There are several reasons for this:

  • They can’t be scaled up usably.

  • It’s hard to change colours when a different background or greater contrast is needed.

  • Text can’t be re-set to fit in a naarower window.

  • While AI gets better all the time, it still makes errors so handwritten text can’t be reliably searched or converted to speech.

  • There’s no structural metadata that readers can use to easily navigate.

  • Your handwriting might be hard to read, like mine. Students from different backgrounds to yours might not be familiar with the handwriting style you use.

4 PDFs are a bit better

  • Text is searchable (sometimes).

  • Can be zoomed in (but not re-set, so lots of horizontal scrolling)

  • The reader can’t change colours or fonts.

  • No or little structural metadata for assistive tech.

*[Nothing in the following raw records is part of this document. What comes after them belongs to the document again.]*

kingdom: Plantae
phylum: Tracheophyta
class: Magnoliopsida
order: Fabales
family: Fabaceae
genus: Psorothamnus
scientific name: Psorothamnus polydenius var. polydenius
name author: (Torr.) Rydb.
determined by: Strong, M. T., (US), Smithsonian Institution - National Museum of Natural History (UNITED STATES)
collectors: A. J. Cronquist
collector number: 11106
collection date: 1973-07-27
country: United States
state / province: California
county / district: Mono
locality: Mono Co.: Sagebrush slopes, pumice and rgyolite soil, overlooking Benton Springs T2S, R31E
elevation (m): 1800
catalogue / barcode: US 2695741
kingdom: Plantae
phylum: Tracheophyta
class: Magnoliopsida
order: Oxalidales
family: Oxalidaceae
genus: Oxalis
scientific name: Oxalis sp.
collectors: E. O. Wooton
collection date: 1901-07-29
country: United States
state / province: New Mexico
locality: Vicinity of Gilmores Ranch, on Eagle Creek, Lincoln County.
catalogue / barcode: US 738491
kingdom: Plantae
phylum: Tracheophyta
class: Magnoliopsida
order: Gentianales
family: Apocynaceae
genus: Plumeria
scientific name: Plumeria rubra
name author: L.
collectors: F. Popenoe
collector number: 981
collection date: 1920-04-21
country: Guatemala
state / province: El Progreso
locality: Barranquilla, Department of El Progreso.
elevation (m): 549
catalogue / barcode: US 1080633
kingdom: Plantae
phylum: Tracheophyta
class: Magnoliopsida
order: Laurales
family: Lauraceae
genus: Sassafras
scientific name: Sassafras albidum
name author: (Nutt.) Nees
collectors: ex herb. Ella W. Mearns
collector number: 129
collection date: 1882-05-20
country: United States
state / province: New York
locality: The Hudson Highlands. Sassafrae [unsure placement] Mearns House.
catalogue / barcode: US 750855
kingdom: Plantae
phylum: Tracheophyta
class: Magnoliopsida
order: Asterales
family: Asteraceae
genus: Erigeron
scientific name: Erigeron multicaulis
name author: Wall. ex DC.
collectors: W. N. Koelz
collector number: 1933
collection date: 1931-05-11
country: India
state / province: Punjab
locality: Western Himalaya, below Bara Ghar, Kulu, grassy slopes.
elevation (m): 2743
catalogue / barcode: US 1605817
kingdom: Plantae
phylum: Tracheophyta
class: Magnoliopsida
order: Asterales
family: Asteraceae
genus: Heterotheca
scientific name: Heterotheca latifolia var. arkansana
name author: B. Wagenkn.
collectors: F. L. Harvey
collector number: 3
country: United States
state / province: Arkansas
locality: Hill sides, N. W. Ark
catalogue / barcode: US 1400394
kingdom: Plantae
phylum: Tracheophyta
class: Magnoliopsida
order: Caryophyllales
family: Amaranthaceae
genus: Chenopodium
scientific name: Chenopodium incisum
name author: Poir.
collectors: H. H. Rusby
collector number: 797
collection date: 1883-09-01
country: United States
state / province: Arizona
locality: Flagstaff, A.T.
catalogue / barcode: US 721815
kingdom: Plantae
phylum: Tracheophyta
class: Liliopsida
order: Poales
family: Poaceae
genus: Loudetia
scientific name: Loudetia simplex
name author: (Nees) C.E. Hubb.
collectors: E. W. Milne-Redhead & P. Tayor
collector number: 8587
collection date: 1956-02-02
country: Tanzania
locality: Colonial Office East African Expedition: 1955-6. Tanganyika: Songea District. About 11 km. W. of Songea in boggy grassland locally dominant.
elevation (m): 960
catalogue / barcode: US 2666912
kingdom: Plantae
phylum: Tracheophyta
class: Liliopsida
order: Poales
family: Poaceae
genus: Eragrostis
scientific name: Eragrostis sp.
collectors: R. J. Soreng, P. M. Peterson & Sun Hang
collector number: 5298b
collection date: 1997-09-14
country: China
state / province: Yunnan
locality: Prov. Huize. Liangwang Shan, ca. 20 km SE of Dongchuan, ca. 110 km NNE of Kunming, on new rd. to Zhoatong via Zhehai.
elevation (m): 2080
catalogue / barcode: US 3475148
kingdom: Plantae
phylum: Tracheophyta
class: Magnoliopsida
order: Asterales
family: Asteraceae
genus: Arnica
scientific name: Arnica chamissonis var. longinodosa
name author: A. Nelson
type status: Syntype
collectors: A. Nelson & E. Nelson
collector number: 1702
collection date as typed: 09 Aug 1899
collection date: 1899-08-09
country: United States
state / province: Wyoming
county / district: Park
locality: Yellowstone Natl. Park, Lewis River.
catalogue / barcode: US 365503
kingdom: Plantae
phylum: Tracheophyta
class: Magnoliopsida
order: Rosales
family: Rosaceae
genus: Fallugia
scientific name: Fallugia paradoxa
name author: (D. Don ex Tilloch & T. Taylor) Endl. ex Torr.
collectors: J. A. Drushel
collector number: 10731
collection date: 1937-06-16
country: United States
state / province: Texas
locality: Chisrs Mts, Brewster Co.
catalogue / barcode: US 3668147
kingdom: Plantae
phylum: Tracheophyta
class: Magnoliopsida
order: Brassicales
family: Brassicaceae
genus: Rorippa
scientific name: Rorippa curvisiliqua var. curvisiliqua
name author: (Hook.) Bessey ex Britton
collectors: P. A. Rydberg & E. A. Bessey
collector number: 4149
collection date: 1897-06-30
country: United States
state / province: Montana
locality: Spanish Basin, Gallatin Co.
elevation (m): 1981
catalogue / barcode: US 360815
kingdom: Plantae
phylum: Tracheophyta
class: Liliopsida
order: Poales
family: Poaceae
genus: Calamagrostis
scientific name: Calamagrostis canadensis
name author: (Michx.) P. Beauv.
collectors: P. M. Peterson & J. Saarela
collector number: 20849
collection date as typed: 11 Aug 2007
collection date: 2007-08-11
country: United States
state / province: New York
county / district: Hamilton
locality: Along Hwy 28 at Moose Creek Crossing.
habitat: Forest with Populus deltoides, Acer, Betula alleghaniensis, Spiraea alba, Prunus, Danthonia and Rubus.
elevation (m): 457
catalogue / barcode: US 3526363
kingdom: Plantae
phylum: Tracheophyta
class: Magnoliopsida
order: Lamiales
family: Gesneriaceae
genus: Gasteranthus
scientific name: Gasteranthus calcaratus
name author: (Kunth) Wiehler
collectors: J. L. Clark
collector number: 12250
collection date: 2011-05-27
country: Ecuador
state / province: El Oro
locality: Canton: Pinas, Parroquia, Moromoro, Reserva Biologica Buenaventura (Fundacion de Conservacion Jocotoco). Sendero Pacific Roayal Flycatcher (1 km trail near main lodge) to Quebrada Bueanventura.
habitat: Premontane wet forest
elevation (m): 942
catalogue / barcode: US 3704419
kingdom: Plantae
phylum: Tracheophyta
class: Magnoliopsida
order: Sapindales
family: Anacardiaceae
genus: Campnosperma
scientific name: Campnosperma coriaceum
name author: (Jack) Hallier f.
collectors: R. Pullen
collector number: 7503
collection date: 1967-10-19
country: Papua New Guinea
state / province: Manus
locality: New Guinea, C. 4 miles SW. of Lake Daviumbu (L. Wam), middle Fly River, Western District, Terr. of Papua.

PDF is fundamentally designed for print media.

5 Accessible mathematical notation

Producing accessible maths notation is really hard!

The current state of the art is to display LaTeX in HTML using MathJax, which adds features to help assistive technology.

6 There are several tools for producing scientific material in accessible formats

These are all largely fine! Use whatever you get along with, and we can support you.

Chirun was made for two specific reasons:

  • Take LaTeX without (much) modification.

  • Produce accessible output in several formats. (Specifically to a accommodate a student’s needs, originally)

It can now take markdown input and integrate videos, live code, Numbas questions, ...

See the documentation at chirun.readthedocs.io.

7 Process

  • Write material in LaTeX or markdown.

  • Create a Chirun link in Canvas.

  • Upload your source.

  • Get on with your life.

8 Accessibility tips

  • When lecturing, don’t speak to the board (a deaf friend who relies on lip reading told me this)

  • Don’t use colour as the sole means of conveying information. (Imagine not being able to see colour - how else could you annotate or describe the thing you want to draw attention to?)

  • Check contrast - for example, I can’t see red on black.

  • Write alt text or captions for all images. Think about what you need to convey - how would you describe the picture over the phone? Omit irrelevant details. Make sure you include all important details.

  • Simpler structure is better: making text wrap neatly around a floating image looks nice on paper, but is a knacker to do robustly with different layouts and to provide semantic data. Using the right semantics helps tech tools to present useful structure to the reader.

  • Instead of saying “as you can see” or “here”, describe what you’re talking about.

  • Plan for accessibility first, instead of making adjustments on demand. Many students will struggle on their own without asking for help. SSPs don’t tell you much.

  • Ask for help! There’s lots to consider and guidance changes as tech & law change.